_Short task 1_
Summarize the forum thread about the exhaust video and the poll in two sentences.
_Short task 2_
Continue the forum thread about the exhaust video and the poll from the point where it stops.

_Reading passage_
◆ ◆ ◆ ◆ ◆ ◆ ◆

That thread was TROLLSVILE..!


----------



## R35addict (Oct 1, 2014)

snuffy said:


> Thanks, I've been in contact.


It's a great sounding exhaust an again thanks everyone also there is no poll cause i don't know how to do one


----------



## BigBen (Aug 18, 2012)

R35addict said:


> It's a great sounding exhaust an again thanks everyone also there is no poll cause i don't know how to do one


You "don't know how to do one"?

Explains everything.


----------



## TREG (May 20, 2004)

Well fair play you made the video.

My advice for the next video would be to have the car parked so its easy to walk all the way round it and get someone that can use a camera as the footage was all over the place at times.

To be fair a poll should of been added and not fixed Mook as I know Dan would keep his word if he lost the bet


----------



## gtr mart (Mar 29, 2004)

Mookistar said:


> some other words.... The only "missing" part of the deal was a Poll which is frankly unnecessary and belittling and I could "fix" anyway if I wanted to........ then some more words



The purpose of the poll and the requirement for the video to be over 4 minutes was to ensure effort was put into the production and that the final version was something someone might actually say, YES, I think this is a good effort. What's more, I have given genuine feedback to try and help the lad.

It wasn't belittling in the slightest. 

He hasn't won the bet.


----------



## Mookistar (Feb 5, 2004)

I can add a poll if people are fair


----------



## R35addict (Oct 1, 2014)

I didn't know how to do a poll as i've never done one before


----------



## snuffy (Mar 26, 2014)

R35addict said:


> I didn't know how to do a poll as i've never done one before


When you create a new topic, at the bottom of the page there's a poll option. You may well need to scroll down your screen to see it.


----------



## R35addict (Oct 1, 2014)

snuffy said:


> When you create a new topic, at the bottom of the page there's a poll option. You may well need to scroll down your screen to see it.


Thankyou dude


----------



## Mookistar (Feb 5, 2004)

Get voting people if only to mess with Dan


----------



## TREG (May 20, 2004)

◆ ◆ ◆ ◆ ◆ ◆ ◆

_Information given_
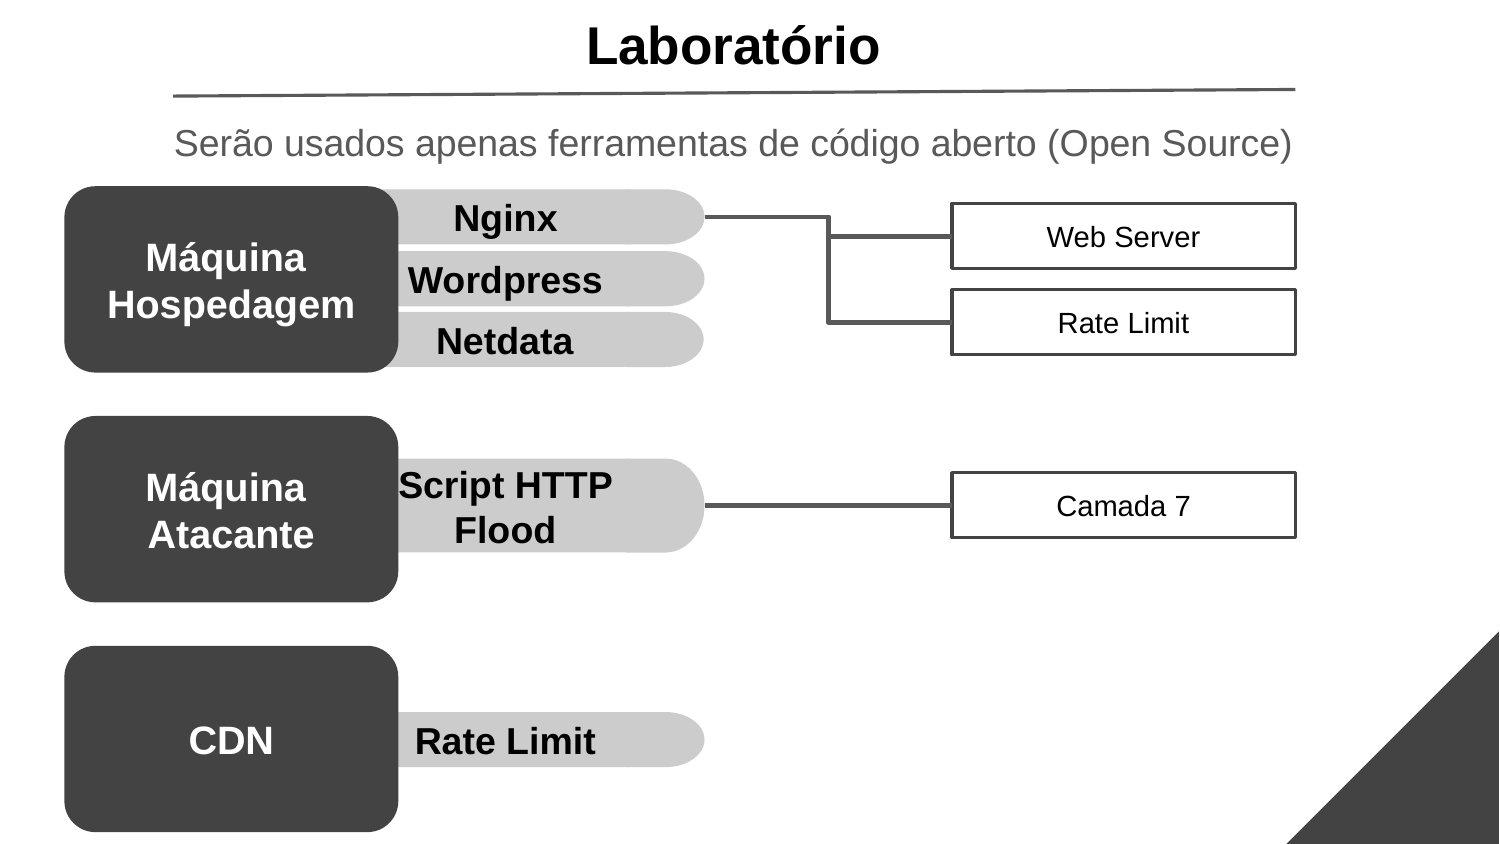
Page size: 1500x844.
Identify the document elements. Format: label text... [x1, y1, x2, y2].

◆ ◆ ◆ ◆ ◆ ◆ ◆

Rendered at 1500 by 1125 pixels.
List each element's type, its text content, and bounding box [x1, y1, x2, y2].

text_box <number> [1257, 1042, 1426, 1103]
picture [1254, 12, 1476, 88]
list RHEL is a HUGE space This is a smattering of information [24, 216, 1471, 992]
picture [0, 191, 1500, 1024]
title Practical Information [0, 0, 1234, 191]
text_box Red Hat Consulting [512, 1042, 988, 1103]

◆ ◆ ◆ ◆ ◆ ◆ ◆

_Reply 1_
R35addict made a video of a great-sounding exhaust but added no poll because they didn't know how to create one, while gtr mart said the poll and the requirement for a video over four minutes were meant to ensure effort, so the bet had not been won. snuffy explained that the poll option is at the bottom of the page when creating a new topic, and Mookistar, who had offered to add a poll if people were fair, urged members to vote.

_Reply 2_
Mookistar said:


> I can add a poll if people are fair





I think a poll would be fair to finish the bet


----------



## DanielM3 (Jul 30, 2013)

The poll is meant to be one to ten... For example I didn't hate it but I may not have liked it..?


----------



## Mookistar (Feb 5, 2004)

DanielM3 said:


> The poll is meant to be one to ten... For example I didn't hate it but I may not have liked it..?


That's not what the rules said. It only said " I liked it or I didn't like it"


----------



## Mookistar (Feb 5, 2004)

Aside the 4 minute thing everything else is in place


----------



## DanielM3 (Jul 30, 2013)

Mookistar said:


> That's not what the rules said. It only said " I liked it or I didn't like it"


I remember it saying 50% had to like it.... Also why cant it be a open poll (see who your mate are lol):chuckle:


----------



## gtr mart (Mar 29, 2004)

55% or more need to like it. 

The video is 13 seconds off 4 minutes. It's close enough.

Now it comes down to people being prepared to vote for it and you scoring atleast 55% positive.


----------



## TREG (May 20, 2004)

Mookistar said:


> That's not what the rules said. It only said " I liked it or I didn't like it"




Can you not bring the original thread back mate to stop any changes to the bet?


----------



## Chronos (Dec 2, 2013)

I've voted, Remember it's only His 1st video, so its a thumbs UP from me.. Good effort Tyler!


----------



## R35addict (Oct 1, 2014)

Chronos said:


> I've voted, Remember it's only His 1st video, so its a thumbs UP from me.. Good effort Tyler!


Thanks so much


----------



## DanielM3 (Jul 30, 2013)

TREG said:


> Can you not bring the original thread back mate to stop any changes to the bet?


yes good idea then we all know what we're voting for...! Not a rough outline of the rules


----------



## Chronos (Dec 2, 2013)

R35addict said:


> Thanks so much


Hey after all the flack you have took, and you still did the video.. Good effort in my book!

And I liked this comment "That's the back seat, not much head room , But It'll do" , said in a positive voice as well.. , when to be fair, there's not much you can say about the back seats, apart from you can fit 2 small children in comfortably.just.

So you dealt with the rear seats commentary well.


----------



## Mookistar (Feb 5, 2004)

The rules exactly as posted by gtr mart



> For the bet to stand the rules should be as follows:
> 
> R35 addict. needs to agree to it (after allthis shit though if he doesnt he should be baned for atleast 2 weeks)
> It needs to be concluded by the end of the second sunday of december
> ...


----------



## woundedgoat (Oct 7, 2012)

3:47


----------



## evogeof (Aug 3, 2014)

woundedgoat said:


> 3:47


It needs to be atleast 4 minutes long


----------



## TREG (May 20, 2004)

evogeof said:


> It needs to be atleast 4 minutes long




Technically it's a fail but it's Dan's call if he's happy to continue the bet:wavey:


----------



## TREG (May 20, 2004)

DanielM3 said:


> I remember it saying 50% had to like it.... Also why cant it be a open poll (see who your mate are lol):chuckle:





The poll should be open so everyone can see who's voted what, otherwise the poll could easily be fixed.


----------



## evogeof (Aug 3, 2014)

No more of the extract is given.